Desde ese marco, el populista puede ser visto como un simple avatar del contrato político, que usa las mismas estrategias persuasivas: captar su público en nombre de valores simbólicos destinados a la razón y a la pasión. Pero el populista las usa con un excesivo acento en la emoción, en detrimento de la razón política.

Para existir, el populista necesita que las clases populares se encuentren en un estado de profunda insatisfacción. Es fácil entonces explotar sus resentimientos y crear angustia social: insiste en la situación económica precaria, en las cargas sociales que asfixian a las empresas, la precariedad de los trabajadores, la disparidad entre ricos y pobres, o el empobrecimiento general de la nación. También reitera la decadencia moral, una Justicia ausente, la pérdida de identidad, el repliegue del civismo y anuncia el derrumbe social.

Pero la fuente del mal no siempre suele ser bien definida a fin de dar la impresión de que se esconde. Esto permite sugerir la existencia de complots. El discurso populista debe hacer creer a la gente que todo sería simple si se opusieran a esa mano oculta, a ese "sistema" que bloquea la sociedad. Con frecuencia sugiere diversas formas de representación político-mediática: el "establishment", la "clase política", las "elites frías y calculadoras".

En general, lo que es necesario derrocar es el establishment. Ese término designa a la clase dirigente "que hoy impone su poder". La fuente del mal, según el populista, también puede estar representada por personas o grupos que aparecen como enemigos y que es necesario combatir. Porque pertenecen a un partido adverso o a otra ideología: marxistas, socialistas, capitalistas, fascistas u otros, denunciados como portadores de ideas nocivas para la salud popular.

Enemigos

A veces son calificados de lobbies, de mafias, de grupos de interés u oligarquías. Como sucede casi siempre en América Latina, la oligarquía es el enemigo interior preferido designado por el líder populista. Pero también existe el enemigo exterior.

En Europa, son los inmigrantes; en América Latina, Estados Unidos o el Fondo Monetario Internacional (FMI). Es raro que el discurso populista no use la xenofobia. El ultranacionalismo sugiere que todo lo que llega de afuera es una amenaza y provocará un conflicto de civilización.

Como el populista pretende devolver al pueblo su poder de decisión, su discurso promete una redención mediante la liberación del yugo que imponen las elites y los aparatos mediático-político-administrativos.

Hacer creer que todo es posible "ya" es una característica del discurso populista, que promete bajar los impuestos, las cargas sociales de las empresas, revalorizar los salarios, "redistribuir la riqueza nacional". Pero ninguna de esas medidas responde a un cálculo presupuestario serio, lo que suele llevar a inevitables marasmos económicos.

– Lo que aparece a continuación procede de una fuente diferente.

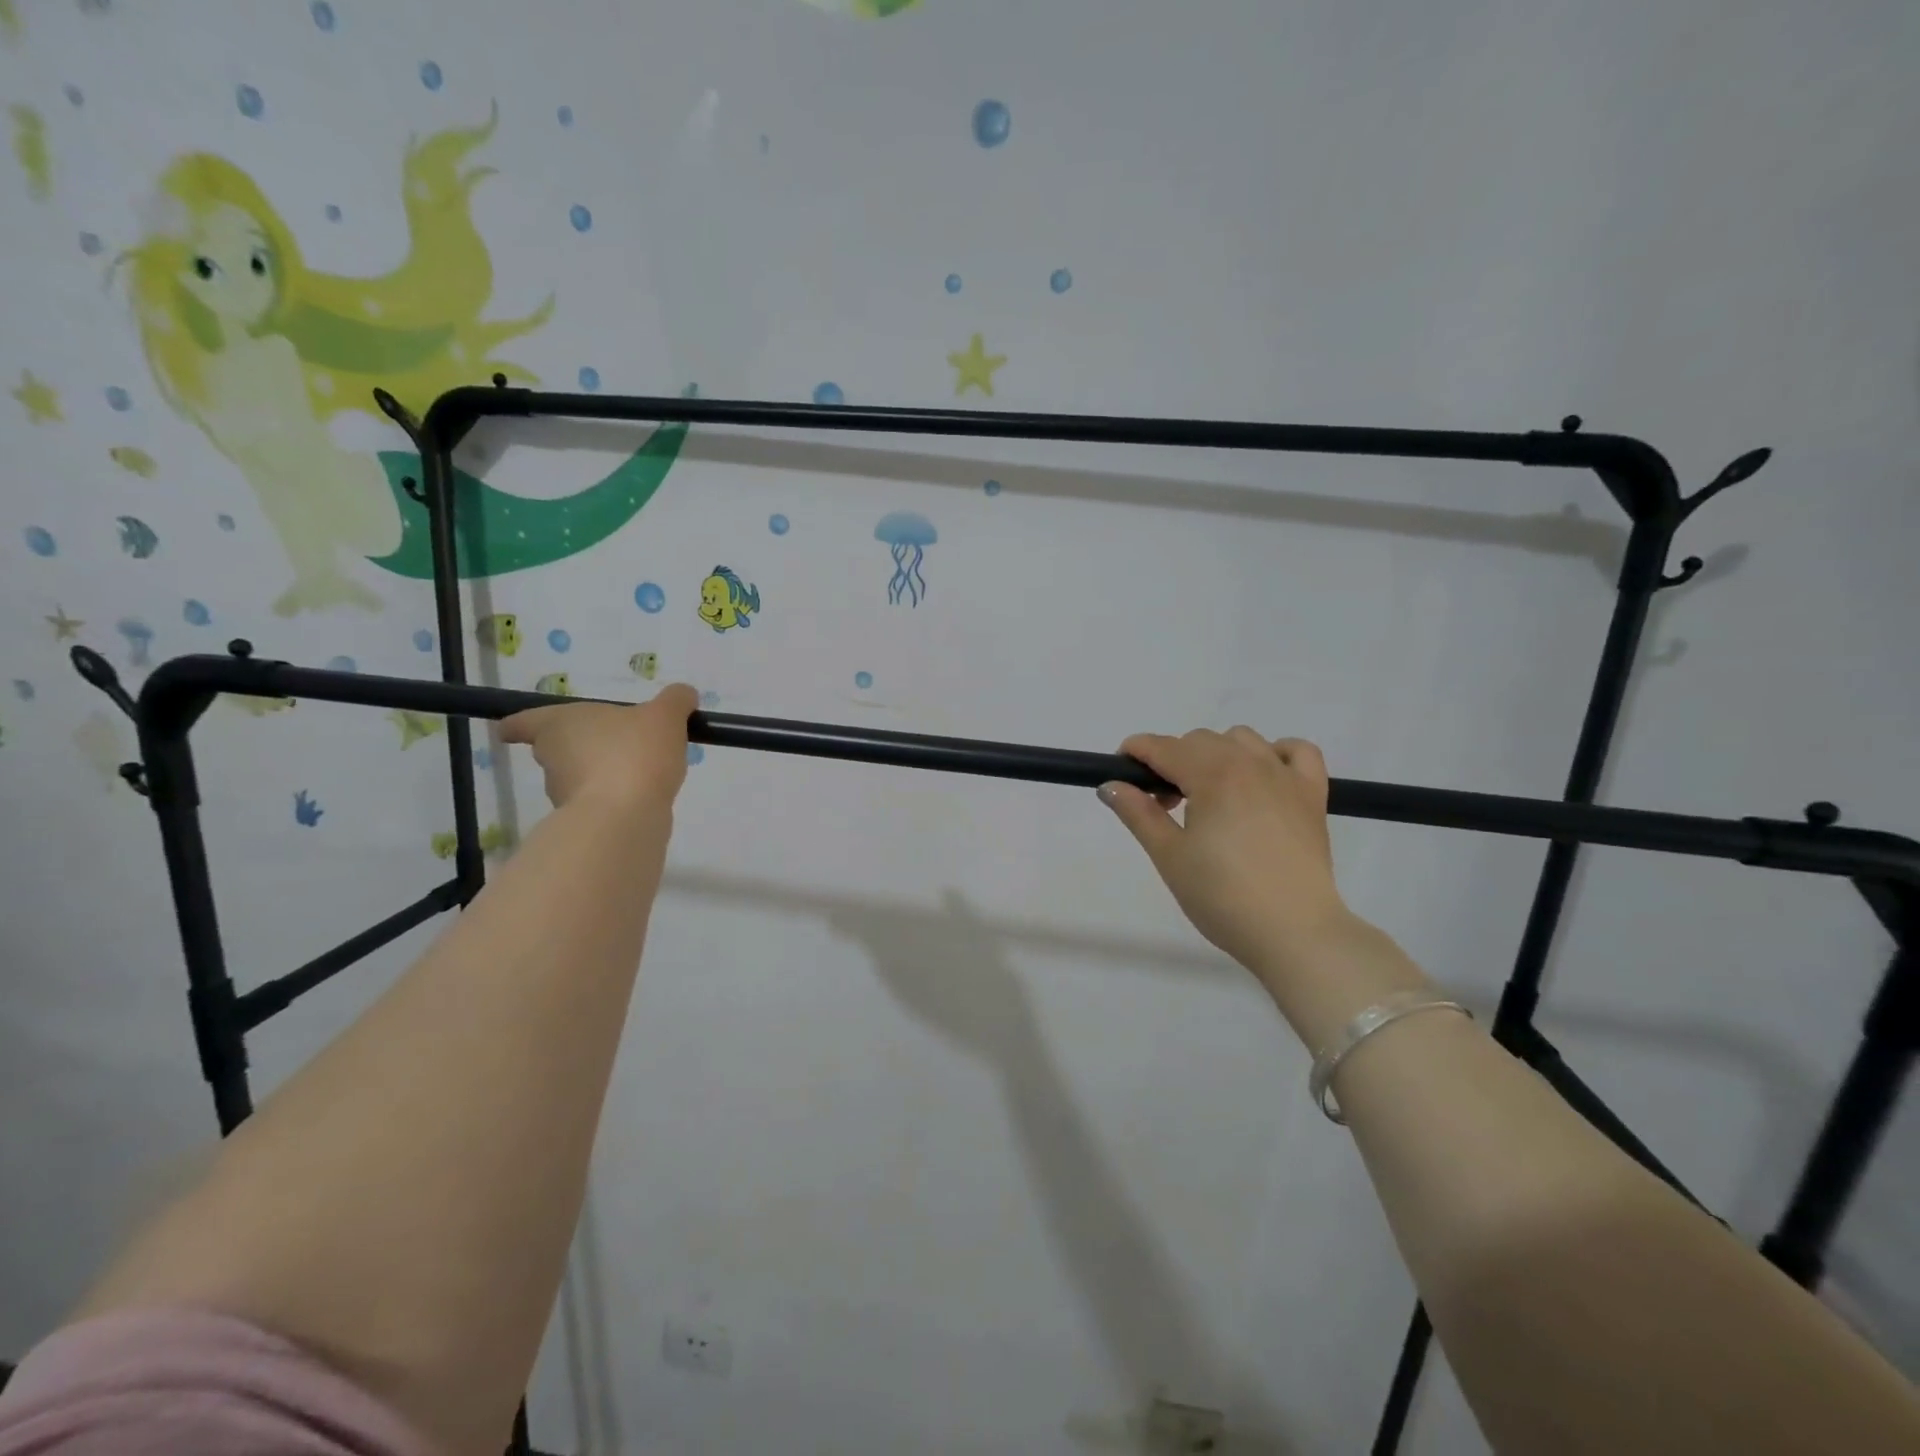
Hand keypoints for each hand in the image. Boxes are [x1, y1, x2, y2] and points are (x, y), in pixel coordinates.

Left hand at [500, 684, 698, 813]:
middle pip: (554, 749)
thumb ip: (675, 700)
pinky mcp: (585, 821)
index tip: (515, 730)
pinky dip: (615, 797)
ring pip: (576, 777)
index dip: (521, 724)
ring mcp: (565, 794)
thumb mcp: (664, 715)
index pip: (523, 722)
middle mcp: (553, 758)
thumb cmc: (634, 753)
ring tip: (637, 769)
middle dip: (577, 747)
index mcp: (559, 724)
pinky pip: (599, 801)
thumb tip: (683, 694)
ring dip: (599, 773)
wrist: (625, 817)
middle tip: (608, 742)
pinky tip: (643, 793)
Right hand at [1099, 728, 1352, 980]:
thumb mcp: (1169, 856)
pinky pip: (1297, 751)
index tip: (1119, 772)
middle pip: (1198, 740)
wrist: (1293, 932)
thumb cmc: (1222, 896)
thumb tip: (1110, 784)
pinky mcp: (1313, 795)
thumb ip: (1138, 813)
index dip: (1135, 752)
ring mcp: (1285, 776)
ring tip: (1209, 797)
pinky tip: (1261, 779)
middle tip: (1164, 807)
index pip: (1163, 747)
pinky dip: (1275, 753)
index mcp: (1211, 775)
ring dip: (1216, 755)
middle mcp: (1249, 763)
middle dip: (1172, 762)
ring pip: (1241, 739)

Contrariamente al líder político tradicional, el populista se proclama encarnación del "verdadero pueblo" y llama a sus conciudadanos a fundirse en un alma colectiva. Es necesario fascinar y trascender para que el lazo entre el líder y el pueblo sea de orden sentimental más que ideológico.

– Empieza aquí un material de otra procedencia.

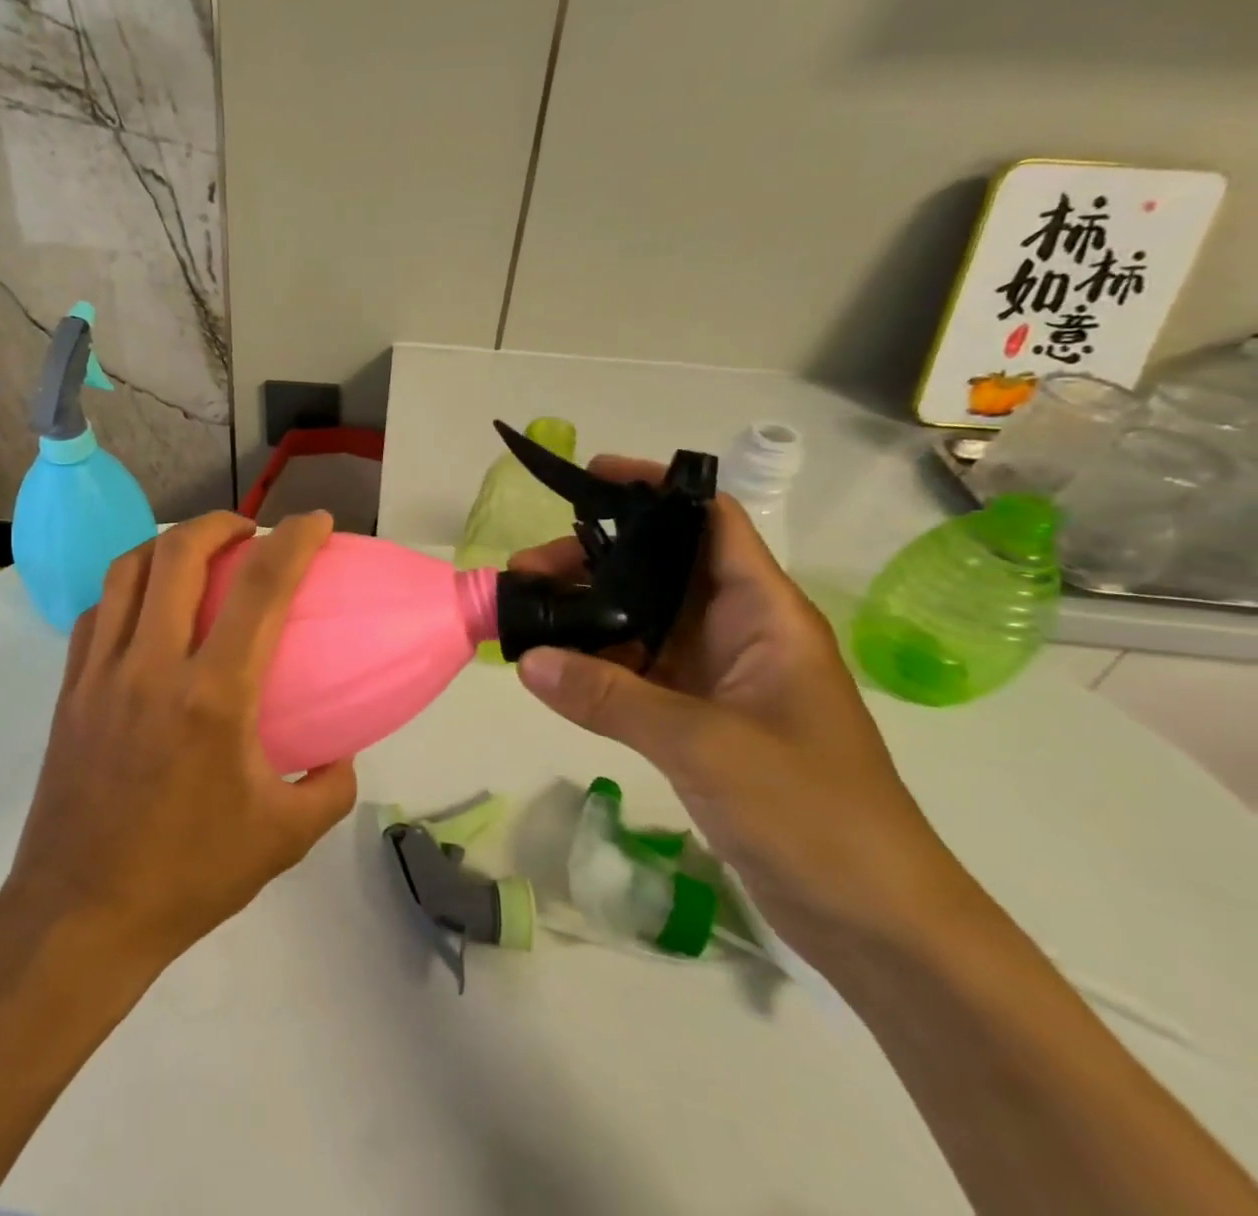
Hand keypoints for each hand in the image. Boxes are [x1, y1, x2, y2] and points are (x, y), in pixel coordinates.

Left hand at [0, 511, 356, 972]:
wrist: (80, 916)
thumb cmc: (189, 875)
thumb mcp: (283, 838)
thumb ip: (330, 788)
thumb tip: (341, 754)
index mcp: (213, 695)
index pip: (261, 588)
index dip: (295, 540)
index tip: (316, 522)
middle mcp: (152, 665)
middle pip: (179, 552)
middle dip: (220, 522)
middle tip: (248, 531)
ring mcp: (101, 673)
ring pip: (126, 570)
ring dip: (167, 545)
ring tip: (195, 554)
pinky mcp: (69, 690)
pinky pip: (97, 611)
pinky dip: (128, 589)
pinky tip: (146, 610)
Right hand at [511, 458, 976, 964]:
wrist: (877, 922)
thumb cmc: (815, 814)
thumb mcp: (707, 746)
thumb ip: (612, 697)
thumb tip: (527, 660)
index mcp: (763, 614)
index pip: (711, 521)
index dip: (656, 490)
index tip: (590, 479)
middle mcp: (738, 632)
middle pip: (658, 568)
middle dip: (593, 559)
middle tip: (525, 570)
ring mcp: (717, 677)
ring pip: (641, 620)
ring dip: (587, 613)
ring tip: (524, 613)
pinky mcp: (699, 719)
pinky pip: (636, 672)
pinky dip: (594, 663)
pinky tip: (549, 667)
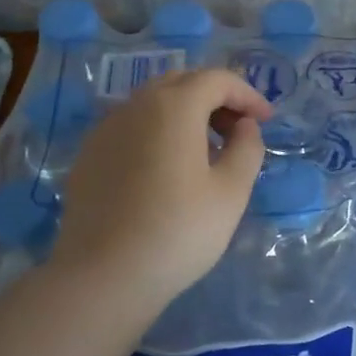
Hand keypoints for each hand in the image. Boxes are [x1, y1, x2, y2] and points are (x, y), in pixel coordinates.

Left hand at [47, 69, 271, 311]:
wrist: (103, 276)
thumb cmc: (178, 231)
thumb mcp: (231, 192)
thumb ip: (246, 148)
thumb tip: (243, 126)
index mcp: (174, 106)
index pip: (217, 79)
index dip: (248, 94)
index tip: (267, 121)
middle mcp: (136, 106)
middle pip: (182, 82)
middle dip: (216, 99)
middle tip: (237, 131)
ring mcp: (106, 129)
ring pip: (153, 103)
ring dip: (185, 114)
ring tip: (205, 151)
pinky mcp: (88, 155)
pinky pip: (131, 127)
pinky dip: (157, 132)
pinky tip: (166, 169)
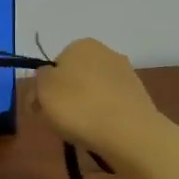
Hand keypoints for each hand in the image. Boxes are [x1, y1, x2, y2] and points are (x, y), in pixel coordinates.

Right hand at [23, 38, 160, 154]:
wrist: (129, 133)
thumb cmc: (78, 106)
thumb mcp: (43, 89)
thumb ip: (40, 77)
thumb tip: (48, 76)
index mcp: (81, 45)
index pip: (55, 64)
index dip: (44, 86)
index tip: (38, 107)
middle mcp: (107, 53)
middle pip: (75, 76)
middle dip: (65, 95)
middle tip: (55, 119)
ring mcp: (126, 75)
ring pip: (93, 91)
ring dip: (84, 106)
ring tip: (78, 130)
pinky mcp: (139, 98)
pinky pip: (110, 105)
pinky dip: (102, 116)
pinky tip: (99, 131)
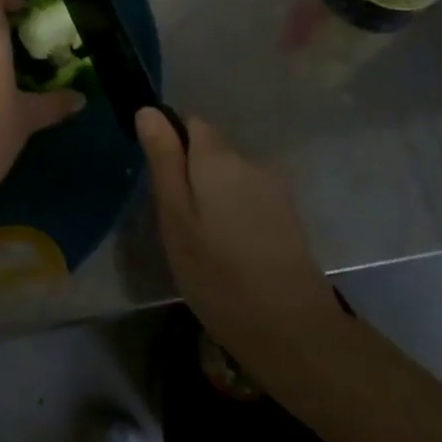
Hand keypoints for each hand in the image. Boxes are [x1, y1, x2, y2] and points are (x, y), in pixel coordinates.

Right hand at [137, 108, 343, 358]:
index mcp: (218, 157)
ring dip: (214, 197)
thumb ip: (164, 160)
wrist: (293, 331)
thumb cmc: (218, 274)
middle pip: (212, 150)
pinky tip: (232, 252)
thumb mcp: (175, 217)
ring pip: (231, 177)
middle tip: (178, 222)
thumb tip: (149, 110)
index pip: (191, 123)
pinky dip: (236, 215)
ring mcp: (275, 190)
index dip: (171, 145)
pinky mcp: (288, 217)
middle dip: (192, 174)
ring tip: (204, 243)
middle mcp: (250, 162)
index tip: (162, 184)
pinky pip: (250, 199)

El populista dice: "Nada puede oponerse a mi voluntad". Tiene que mostrar no solo su energía, también una fuerza, y ser capaz de mover montañas y trastornar muchedumbres. Eso explica sus fingidas indignaciones, su oratoria pasional y simplista, sus ironías y sus derrapes verbales.

Pero el populista también debe mostrar que su voluntad de poder no está al servicio de su ambición personal, sino del interés general. Por eso se presenta como el garante de la identidad recuperada: ya sea como el salvador de la identidad nacional o como el defensor de la de las clases populares. Y como alimenta la idea de que fuerzas adversas se oponen a la construcción de su proyecto popular, se presenta como el vengador, invocando el odio a esos enemigos.

Frente a ese embate cada vez más frecuente, las democracias razonables no consiguen aportar soluciones a los problemas actuales, sobre todo al reclamo de las clases más frágiles. Mientras eso no suceda, los populistas de todos los continentes seguirán con viento en popa. Aunque la experiencia siempre termine mal.